Fine pena mai. Jawad Hicham (foto a destra) paga con l’ergastolo il doppio femminicidio di aprile. Il marocchino di 38 anni uccise con quasi trenta coltellate compagna e suocera dopo un litigio iniziato con uno scambio di messaggi su WhatsApp. La sentenza è stata pronunciata ieri dalla corte d’Assise presieduta dalla giudice Annamaria Loprete. Nell’udienza il pm Marco Dioni aveva chiesto la pena massima: ergastolo per omicidio volontario con l’aggravante del vincolo parentale. La difesa dell’uomo, aveva chiesto invece la concessione delle attenuanti generiche e lo sconto di un terzo della pena. Hicham uccise a coltellate Sara Ruschi, 35 anni e la mamma di lei Brunetta Ridolfi, 76 anni, in un appartamento poco fuori dalle mura del centro di Arezzo nella notte tra il 12 e il 13 aprile scorso. Un duplice delitto che si consumò di fronte ai figli della coppia, una bimba di 2 anni e un ragazzo di 16. Dopo appena un’ora di camera di consiglio, la corte ha pronunciato la sentenza.
"Pensavo che avrebbero dato una pena più bassa, di pochi anni, ma finalmente quello che avevamo sperato per mesi è accaduto ed è un sollievo" ha detto subito dopo il verdetto il figlio, oggi diciassettenne, di Jawad Hicham e Sara Ruschi.
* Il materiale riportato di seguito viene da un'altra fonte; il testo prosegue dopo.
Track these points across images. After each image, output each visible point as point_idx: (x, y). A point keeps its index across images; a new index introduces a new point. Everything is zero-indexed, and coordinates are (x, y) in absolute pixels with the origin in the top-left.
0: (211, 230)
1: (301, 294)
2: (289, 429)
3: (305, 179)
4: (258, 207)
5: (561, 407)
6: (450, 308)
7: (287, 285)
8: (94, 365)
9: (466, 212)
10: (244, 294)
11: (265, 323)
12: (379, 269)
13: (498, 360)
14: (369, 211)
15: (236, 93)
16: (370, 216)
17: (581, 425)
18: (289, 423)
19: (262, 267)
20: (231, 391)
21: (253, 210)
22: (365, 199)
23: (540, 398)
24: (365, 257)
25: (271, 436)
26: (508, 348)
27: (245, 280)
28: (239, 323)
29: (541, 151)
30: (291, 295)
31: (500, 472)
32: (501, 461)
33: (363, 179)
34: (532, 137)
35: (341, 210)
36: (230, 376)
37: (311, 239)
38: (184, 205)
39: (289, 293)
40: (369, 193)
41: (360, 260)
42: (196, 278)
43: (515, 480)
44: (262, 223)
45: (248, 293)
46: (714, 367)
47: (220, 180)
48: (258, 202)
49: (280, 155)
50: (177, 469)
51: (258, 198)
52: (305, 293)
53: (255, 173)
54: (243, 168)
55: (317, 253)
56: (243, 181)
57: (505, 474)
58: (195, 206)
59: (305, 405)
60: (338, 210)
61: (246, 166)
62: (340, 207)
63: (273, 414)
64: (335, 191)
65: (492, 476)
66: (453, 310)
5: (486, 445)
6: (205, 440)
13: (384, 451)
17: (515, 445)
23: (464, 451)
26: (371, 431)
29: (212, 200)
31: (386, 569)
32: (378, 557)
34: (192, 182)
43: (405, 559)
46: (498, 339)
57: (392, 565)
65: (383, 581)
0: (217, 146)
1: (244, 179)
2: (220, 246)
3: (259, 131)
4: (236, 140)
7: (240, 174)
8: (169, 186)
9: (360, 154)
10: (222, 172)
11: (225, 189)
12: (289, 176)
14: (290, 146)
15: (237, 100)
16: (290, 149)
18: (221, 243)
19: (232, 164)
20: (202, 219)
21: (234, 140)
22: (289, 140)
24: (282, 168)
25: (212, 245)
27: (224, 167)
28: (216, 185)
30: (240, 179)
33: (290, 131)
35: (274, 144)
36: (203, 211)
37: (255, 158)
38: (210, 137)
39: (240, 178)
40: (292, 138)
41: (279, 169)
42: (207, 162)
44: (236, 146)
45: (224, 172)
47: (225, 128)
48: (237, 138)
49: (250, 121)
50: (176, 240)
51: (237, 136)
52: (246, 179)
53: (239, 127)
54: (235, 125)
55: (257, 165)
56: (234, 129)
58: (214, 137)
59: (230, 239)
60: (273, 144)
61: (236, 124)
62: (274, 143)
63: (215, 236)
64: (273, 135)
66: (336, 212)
Il ragazzo ha seguito tutte le udienze del processo: ieri era in aula alla lettura della sentenza con il nonno e gli zii materni.
Secondo quanto emerso la furia dell’uomo scoppiò dopo una serie di messaggi con la moglie, che era in un’altra stanza della casa, e degenerati in offese. Una ventina le coltellate inferte alla donna, tre quelle alla madre di Sara Bruschi che viveva con loro e sarebbe intervenuta in difesa della figlia. L’omicida uscì in strada e da una cabina telefonica, chiamò la polizia. La difesa di Hicham aveva chiesto la perizia psichiatrica, istanza rigettata dalla corte. Oltre all’ergastolo è previsto un anno di isolamento e una provvisionale complessiva di 450 mila euro a favore dei parenti delle vittime.